Try it:
Output begins at the line with "- Go Sensor: re-use http client (performance)" and ends at the last line of the records below. Copy each line in that span exactly, and leave out pictures.

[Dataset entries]
^^^^^^^^

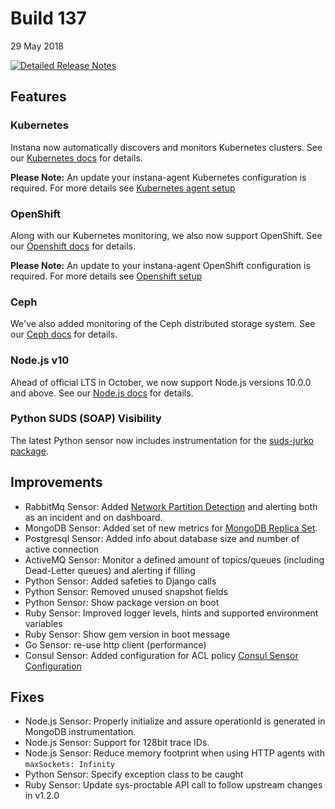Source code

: # Build 137

29 May 2018

[![Detailed Release Notes](https://img.shields.io/badge/detailed%20release%20notes-137-brightgreen.svg)](https://docs.instana.io/releases/notes/build_137/)

## Features

### Kubernetes

Instana now automatically discovers and monitors Kubernetes clusters. See our [Kubernetes docs](https://docs.instana.io/ecosystem/kubernetes/) for details.

**Please Note:** An update your instana-agent Kubernetes configuration is required. For more details see [Kubernetes agent setup](https://docs.instana.io/quick_start/agent_setup/container/kubernetes/)

### OpenShift

Along with our Kubernetes monitoring, we also now support OpenShift. See our [Openshift docs](https://docs.instana.io/ecosystem/openshift/) for details.

**Please Note:** An update to your instana-agent OpenShift configuration is required. For more details see [Openshift setup](https://docs.instana.io/quick_start/agent_setup/container/openshift/)

### Ceph

We've also added monitoring of the Ceph distributed storage system. See our [Ceph docs](https://docs.instana.io/ecosystem/ceph/) for details.

### Node.js v10

Ahead of official LTS in October, we now support Node.js versions 10.0.0 and above. See our [Node.js docs](https://docs.instana.io/ecosystem/node-js/#supported-versions) for details.

### Python SUDS (SOAP) Visibility

The latest Python sensor now includes instrumentation for the [suds-jurko package](https://pypi.org/project/suds-jurko/).

## Improvements

- RabbitMq Sensor: Added [Network Partition Detection](https://www.rabbitmq.com/partitions.html) and alerting both as an incident and on dashboard.
- MongoDB Sensor: Added set of new metrics for [MongoDB Replica Set](https://docs.mongodb.com/manual/replication/).
- Postgresql Sensor: Added info about database size and number of active connection
- ActiveMQ Sensor: Monitor a defined amount of topics/queues (including Dead-Letter queues) and alerting if filling
- Python Sensor: Added safeties to Django calls
- Python Sensor: Removed unused snapshot fields
- Python Sensor: Show package version on boot
- Ruby Sensor: Improved logger levels, hints and supported environment variables
- Ruby Sensor: Show gem version in boot message
- Go Sensor: re-use http client (performance)
- Consul Sensor: Added configuration for ACL policy [Consul Sensor Configuration](https://docs.instana.io/ecosystem/consul/#configuration)


## Fixes

- Node.js Sensor: Properly initialize and assure operationId is generated in MongoDB instrumentation.
- Node.js Sensor: Support for 128bit trace IDs.
- Node.js Sensor: Reduce memory footprint when using HTTP agents with `maxSockets: Infinity`
- Python Sensor: Specify exception class to be caught
- Ruby Sensor: Update sys-proctable API call to follow upstream changes in v1.2.0

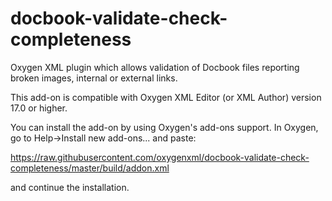 # docbook-validate-check-completeness
Oxygen XML plugin which allows validation of Docbook files reporting broken images, internal or external links.



This add-on is compatible with Oxygen XML Editor (or XML Author) version 17.0 or higher. 

You can install the add-on by using Oxygen's add-ons support. In Oxygen, go to Help->Install new add-ons... and paste:

https://raw.githubusercontent.com/oxygenxml/docbook-validate-check-completeness/master/build/addon.xml

and continue the installation.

^^^^^^^^

Exercise response:
- Go Sensor: re-use http client (performance)
- Consul Sensor: Added configuration for ACL policy [Consul Sensor Configuration](https://docs.instana.io/ecosystem/consul/#configuration)


## Fixes

- Node.js Sensor: Properly initialize and assure operationId is generated in MongoDB instrumentation.
- Node.js Sensor: Support for 128bit trace IDs.
- Node.js Sensor: Reduce memory footprint when using HTTP agents with `maxSockets: Infinity`
- Python Sensor: Specify exception class to be caught
- Ruby Sensor: Update sys-proctable API call to follow upstream changes in v1.2.0

 # docbook-validate-check-completeness
Oxygen XML plugin which allows validation of Docbook files reporting broken images, internal or external links.



This add-on is compatible with Oxygen XML Editor (or XML Author) version 17.0 or higher. 

You can install the add-on by using Oxygen's add-ons support. In Oxygen, go to Help->Install new add-ons... and paste:

https://raw.githubusercontent.com/oxygenxml/docbook-validate-check-completeness/master/build/addon.xml

and continue the installation.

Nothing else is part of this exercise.